Travis joined them with a pair of long reach line cutters and looked at the shark hesitantly.
Sabrina held her hand out. “Thank you, Travis.”
“Uh, sure.” He answered, handing the other set to Walter. “I’ll, uh, watch from here. Just let me know if you need anything else.”
Walter grunted. “Go suit up; we’re going to need you in the water.” His voice was low and gruff from decades of cigarettes and shouting over machinery.
“You want me in the water? With a shark?” Travis replied incredulously.
“His name is Charles.” Sabrina interjected as she cut through the surface net closest to the shark, revealing lengths of netting that were twisted so tight into the gills of the shark it was restricting oxygen.
“My bad, you want me to jump into the water with sweet, docile Charles?” Travis piqued a brow.
Walter gave a sardonic grin as he nodded casually. “You don’t feel like swimming with Charles?” He reached his pole out towards the great white, carefully sawing back and forth at netting around its eyes and nose, with a shielded blade.
“That would be absolutely correct.” Travis responded. “I can confirm I would rather walk naked through the naval shipyard than swim with a shark.”
“We’ll need the safety clippers on the other extension poles.” Sabrina muttered. “They look like these but with a protective hook across the top; it’ll protect this guy from our blades oncehe’s able to move more.” Sabrina spoke calmly, as the blades of their clippers slowly made progress.
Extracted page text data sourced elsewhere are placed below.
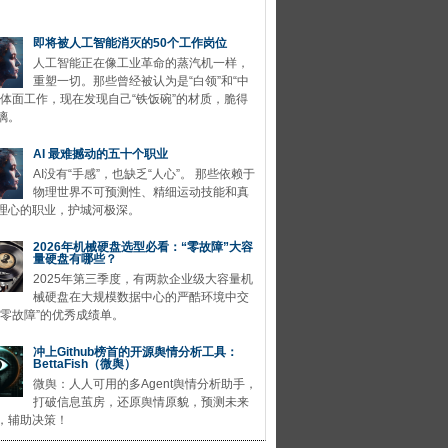
即将被人工智能消灭的50个工作岗位
人工智能正在像工业革命的蒸汽机一样，
重塑一切。那些曾经被认为是“白领”和“中
的体面工作，现在发现自己“铁饭碗”的材质，脆得
璃。
AI 最难撼动的五十个职业
AI没有“手感”，也缺乏“人心”。 那些依赖于
物理世界不可预测性、精细运动技能和真
理心的职业，护城河极深。
2026年机械硬盘选型必看：“零故障”大容
量硬盘有哪些？
2025年第三季度，有两款企业级大容量机
械硬盘在大规模数据中心的严酷环境中交
“零故障”的优秀成绩单。
冲上Github榜首的开源舆情分析工具：
BettaFish（微舆）
微舆：人人可用的多Agent舆情分析助手，
打破信息茧房，还原舆情原貌，预测未来
，辅助决策！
Travis returned a minute later with more tools and pulled out his phone to record.
“What are you doing with your phone out at a time like this?” Walter grumbled.
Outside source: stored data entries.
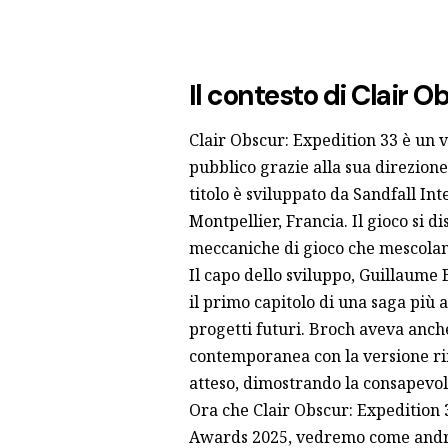
Il contesto di Clair 
Clair Obscur: Expedition 33 è un 
pubblico grazie alla sua direzione 
titolo è sviluppato da Sandfall In
Montpellier, Francia. Il gioco si di
meccaniche di gioco che mescolan
Il capo dello sviluppo, Guillaume 
il primo capitolo di una saga più 
progetti futuri. Broch aveva anch
contemporanea con la versione rim
atteso, dimostrando la consapevol
Ora che
Clair Obscur: Expedition
Awards 2025
, vedremo come andrà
“Filming for your socials.” Travis answered, zooming in on a shot of the shark’s head caught in the ghost net. “You need more donors. The more we post about what you do, the more people will see this is important, and the more people will donate.”
“Fine, but keep my face out of it.” Walter grunted, cutting through a particularly tricky bit of marine debris. He gave a curse as the shark flipped over, trying to escape the net already.
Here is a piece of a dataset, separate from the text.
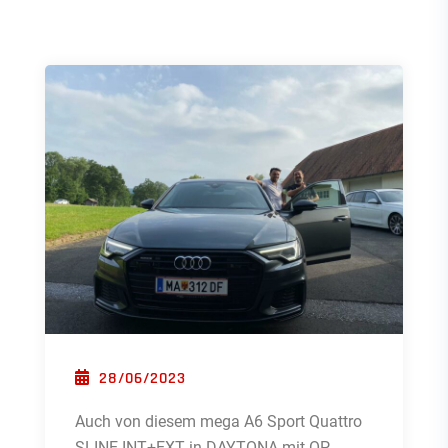
POSTED ON
28/06/2023
Auch von diesem mega A6 Sport Quattro
SLINE INT+EXT in DAYTONA mit OP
“Thank you for filming, Travis.” Sabrina answered, her gaze glued on the Great White before them, and the proximity of her blade to their new friend. “Without donations, we have no way of responding to calls like these; If we didn’t have the funding to come out, this guy would starve to death before something stronger came along and ate it. More often than not, these nets are full of fish with no way out; but today's response call could have just as likely been a seal or a dolphin; something far more defenseless than Charles, here.”
“Why the name Charles?” Travis asked, his tone amused.
“Well, he can’t help it, but his mouth’s a little messed up, like King Charles the Second.”
“The guy with the Hapsburg chin!” Travis grinned.
Walter turned to Sabrina, shaking his head. “Is this nerd stuff?” He asked.
Sabrina gave a laugh, then made a cajoling sound when the shark thrashed again.
“Well, when you put it like that...” She trailed off with a slight grunting sound as she cut through another layer of netting.
Sabrina turned to look back at Travis, who was still recording. The wind whipped at tendrils of wild copper escaping her ponytail, as her eyes sparkled and amusement spread across her freckled face.
“We’re out here in the middle of the ocean, rescuing a great white shark on a Tuesday, wearing cool ass jackets. Not bad for a couple of nerds.”
Chapter Two
(Cesare)
Harrisburg, Pennsylvania
“If you’d like to be stuck in litigation for the next five years, be my guest, but we both know my guy has the money to do that, and yours does not. So, you already know how this goes if he says no. The deal expires tomorrow at noon.” Cesare Lombardi hung up the phone, and strolled out his office. He walked down the hall of Lombardi & Falcone, his stride powerful, controlled, and purposeful.
Cesare’s dark hair was short but tousled, and his eyes a steely arctic blue. He had a firm jaw and chiseled features. His skin was bronze, and true to his Italian roots, a gold cross chain hung around his neck, tucked beneath his suit shirt. He moved like the world was his, and to Cesare, it was.
He approached the doorway of a conference room where an older gentleman sat alone at a very long and empty table.
The client sat staring blankly at the wall, with a coffee in his hands. It seemed untouched. Cesare shoved down any empathy he felt for the man. Feeling for people did not win cases or help his clients. Destroying their opposition did.